Friday, May 17, 2013

Where's Chief Bromden When You Need Him?

Being bipolar fucking sucks.  It really does.  Especially if you're an average Joe who doesn't have the cash flow like Catherine Zeta Jones to just check in for preventative care whenever you feel like it.  Most of us have to deal with it on our own.

I have to say, I'm really fucking tired of it.  I have enough mental shit to deal with, I hate this bipolar bullshit on top of my PTSD and anxiety/social anxiety crap.  Some people try to understand, but unless you are bipolar or have some other mental illness, you can't understand what it's like.

Hell, I wish I understood or could stop my mood swings or depression.  I wish I could control it better.  I try, I try really fucking hard, but sometimes it's just too much.  It consumes me.  It consumes all my energy and just drains me.  It makes me feel like I'm a huge failure because I can't be the person that I want to be.  I would LOVE to be fucking normal.  Unfortunately, I'm not.  I'm a fucked up basketcase.  I can't apologize anymore for who I am.

Some people tell me to stop using my illness as an excuse, you know what, it's not a fucking excuse, it's what it is.  I'm sorry that you aren't willing to accept me for what I am or who I am.  But what the fuck.  I spent years being strong and I spent years trying not to be so fucking sensitive and I became this fucking zombie.  I hated when I was like that.  When I was like that, I was so mean.  I was so fucking mean and I never cared about anyone's feelings because I was fucking numb and I couldn't feel anymore so I forgot anyone else could.

So now I'm extra sensitive and words hurt me and for the first fucking time in my life I am allowing myself to not hide behind this fake mask.  I am allowing myself to feel. 

My bipolar makes me want to punch myself in the face.  My PTSD comes and goes as it pleases these days.  My anxiety makes me want to crawl out of my skin and my social anxiety makes me want to just hide in a dark hole.

I hate being mentally ill.  The reason why I hate it is because everyone else treats me like I'm a leper.  Everyone makes me feel like I shouldn't be feeling my feelings.  It's like my feelings don't matter because they are not the same as everyone else's.  That's how people make me feel, just because I have mental illness.  Like the fact that I'm mentally ill negates the fact that I am also human.  If that makes any sense.

I don't even know what I'm trying to say anymore because I'm just so difjrewgoihsjdkjvnsxk y'know?  You know when there isn't even a work to describe it... and you just want to scream random sounds and punch your keyboard?  That.  That's what I am feeling right now.

## Activity list
**1.** Reproduce word for word the passage of the post on living with bipolar, starting with "I hate being" and going on through "feeling right now.".
**2.** Name every mental health condition that the writer of the post on living with bipolar says they have.

## Dataset entries
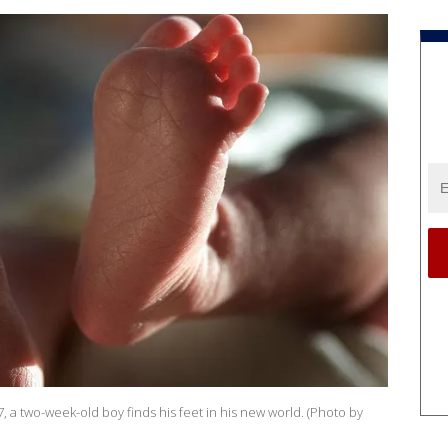
, a two-week-old boy finds his feet in his new world. (Photo by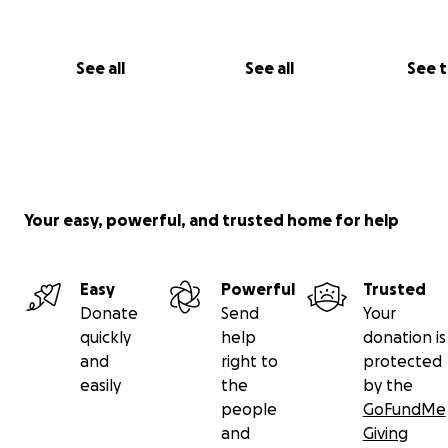
Join us in the dance and bloom.
We invite you to step into the world of Nattöga – a wo
See all
See all
See 
the twilight awakens, boundaries dissolve, and the extr
becomes possible.
With love, J & N.
Your easy, powerful, and trusted home for help
Easy
Powerful
Trusted
Donate
Send
Your
quickly
help
donation is
and
right to
protected
easily
the
by the
people
GoFundMe
and
Giving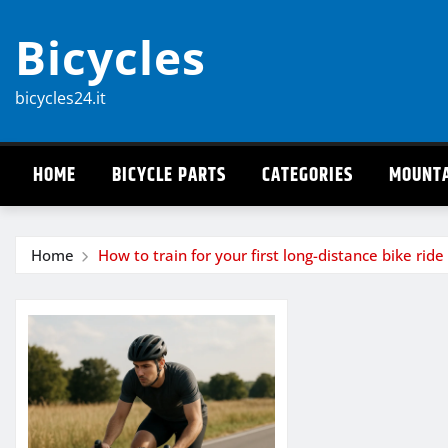
Skip
Bicycles
to
content
bicycles24.it
HOME
BICYCLE PARTS
CATEGORIES
MOUNTA
Home
How to train for your first long-distance bike ride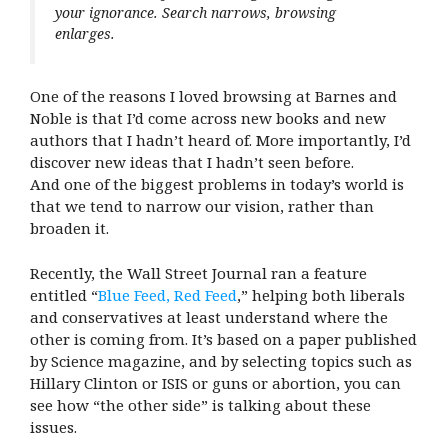
your ignorance. Search narrows, browsing
enlarges.
One of the reasons I loved browsing at Barnes and
Noble is that I’d come across new books and new
authors that I hadn’t heard of. More importantly, I’d
discover new ideas that I hadn’t seen before.
And one of the biggest problems in today’s world is
that we tend to narrow our vision, rather than
broaden it.
Recently, the Wall Street Journal ran a feature
entitled “
Blue Feed, Red Feed
,” helping both liberals
and conservatives at least understand where the
other is coming from. It’s based on a paper published
by Science magazine, and by selecting topics such as
Hillary Clinton or ISIS or guns or abortion, you can
see how “the other side” is talking about these
issues.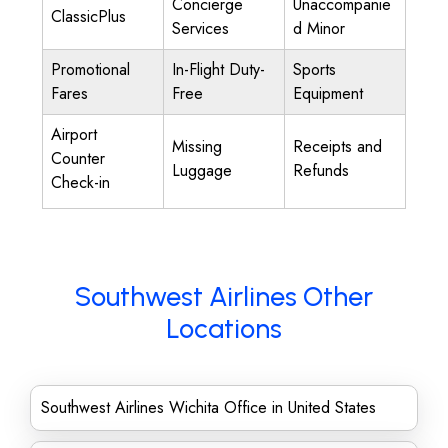
Concierge
Unaccompanie
ClassicPlus
Services
d Minor
Promotional
In-Flight Duty-
Sports
Fares
Free
Equipment
Airport
Missing
Receipts and
Counter
Luggage
Refunds
Check-in
Southwest Airlines Other
Locations
Southwest Airlines Wichita Office in United States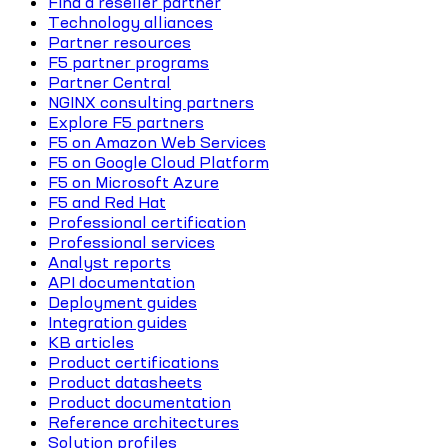
Find a reseller partner
Technology alliances
Partner resources
F5 partner programs
Partner Central
NGINX consulting partners
Explore F5 partners
F5 on Amazon Web Services
F5 on Google Cloud Platform
F5 on Microsoft Azure
F5 and Red Hat
Professional certification
Professional services
Analyst reports
API documentation
Deployment guides
Integration guides
KB articles
Product certifications
Product datasheets
Product documentation
Reference architectures
Solution profiles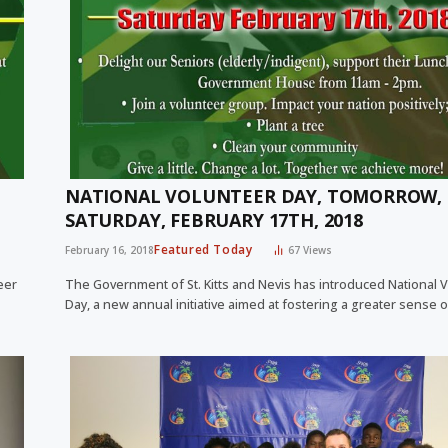
NATIONAL VOLUNTEER DAY, TOMORROW,
SATURDAY, FEBRUARY 17TH, 2018
Featured Today
February 16, 2018
67
Views
eer
The Government of St. Kitts and Nevis has introduced National 
Day, a new annual initiative aimed at fostering a greater sense 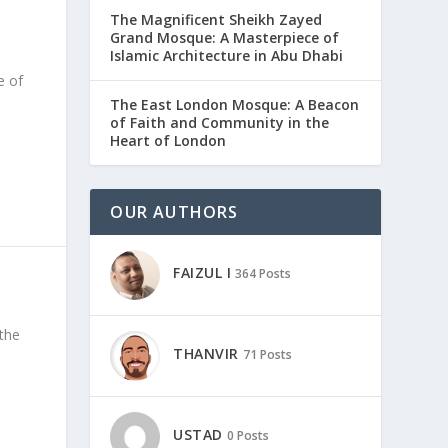
The Magnificent Sheikh Zayed
Grand Mosque: A Masterpiece of
Islamic Architecture in Abu Dhabi
e of
The East London Mosque: A Beacon
of Faith and Community in the
Heart of London
OUR AUTHORS
FAIZUL I
364 Posts
the
THANVIR
71 Posts
USTAD
0 Posts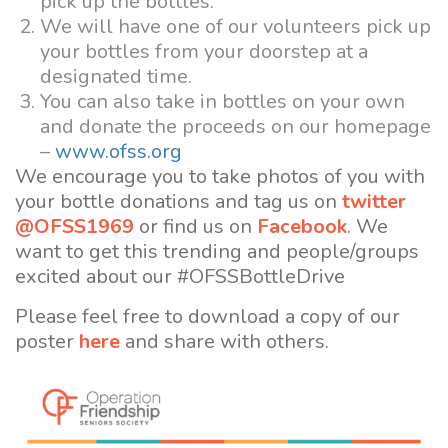
pick up the bottles.
We will have one of our volunteers pick up
your bottles from your doorstep at a
designated time.
You can also take in bottles on your own
and donate the proceeds on our homepage
–
www.ofss.org
We encourage you to take photos of you with
your bottle donations and tag us on
twitter
@OFSS1969
or find us on
Facebook
. We
want to get this trending and people/groups
excited about our #OFSSBottleDrive
Please feel free to download a copy of our
poster
here
and share with others.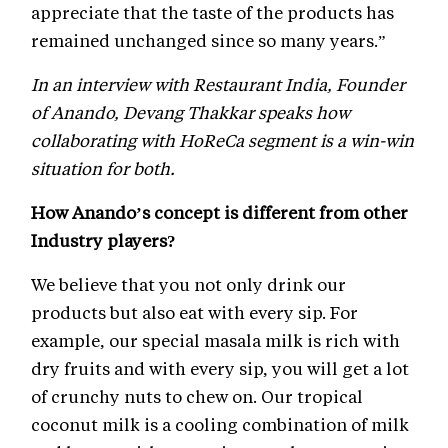
appreciate that the taste of the products has
remained unchanged since so many years.”
In an interview with Restaurant India, Founder
of Anando, Devang Thakkar speaks how
collaborating with HoReCa segment is a win-win
situation for both.
How Anando’s concept is different from other
Industry players?
We believe that you not only drink our
products but also eat with every sip. For
example, our special masala milk is rich with
dry fruits and with every sip, you will get a lot
of crunchy nuts to chew on. Our tropical
coconut milk is a cooling combination of milk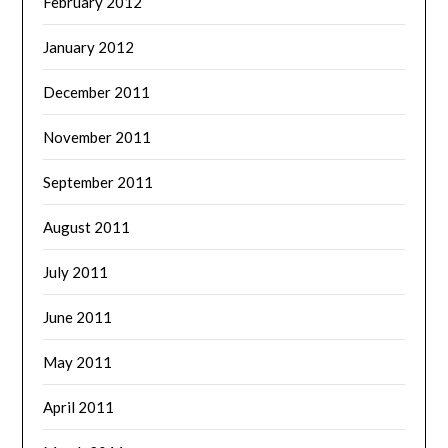
February 2012
January 2012
December 2011
November 2011
September 2011
August 2011
July 2011
June 2011
May 2011
April 2011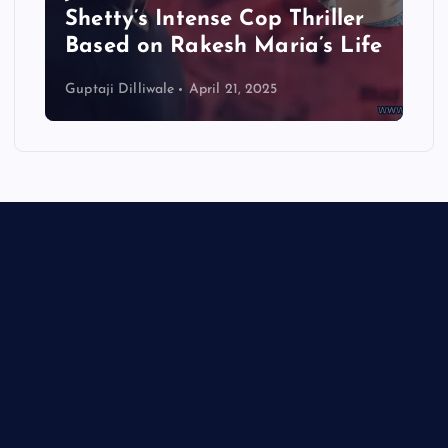
Shetty’s Intense Cop Thriller
Based on Rakesh Maria’s Life
Guptaji Dilliwale
April 21, 2025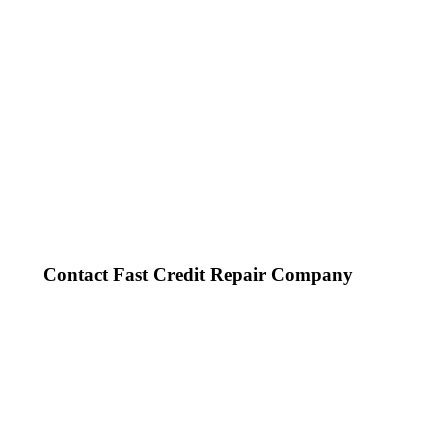
Contact Fast Credit Repair Company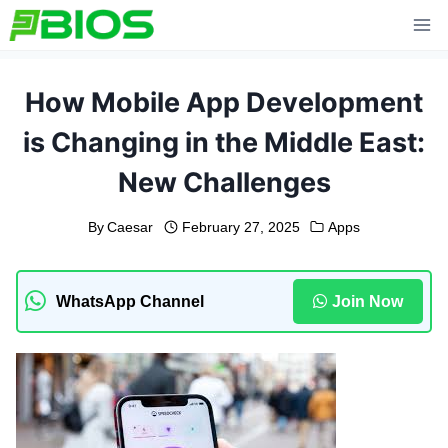
Skip
to
content
How Mobile App Development
is Changing in the Middle East:
New Challenges
By
Caesar
February 27, 2025
Apps
WhatsApp Channel
Join Now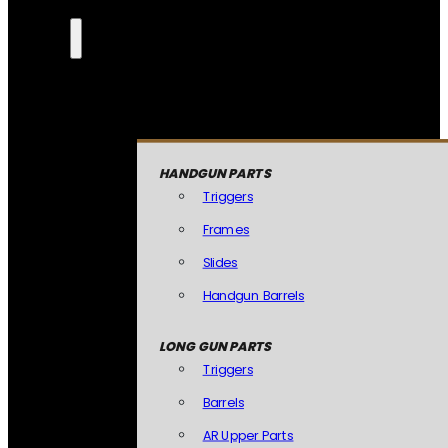
HANDGUN PARTS
Triggers
Frames
Slides
Handgun Barrels
LONG GUN PARTS
Triggers
Barrels
AR Upper Parts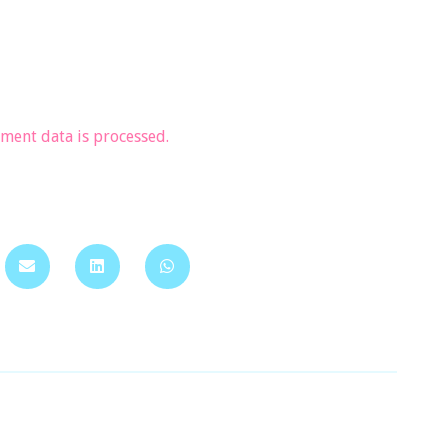
ent data is processed.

## Responses by item number
**1.**
I hate being mentally ill.  The reason why I hate it is because everyone else treats me like I'm a leper.  Everyone makes me feel like I shouldn't be feeling my feelings.  It's like my feelings don't matter because they are not the same as everyone else's.  That's how people make me feel, just because I have mental illness.  Like the fact that I'm mentally ill negates the fact that I am also human.  If that makes any sense.

I don't even know what I'm trying to say anymore because I'm just so difjrewgoihsjdkjvnsxk y'know?  You know when there isn't even a work to describe it... and you just want to scream random sounds and punch your keyboard?  That.  That's what I am feeling right now.

**2.**
- Bipolar
- PTSD
- Anxiety
- Social anxiety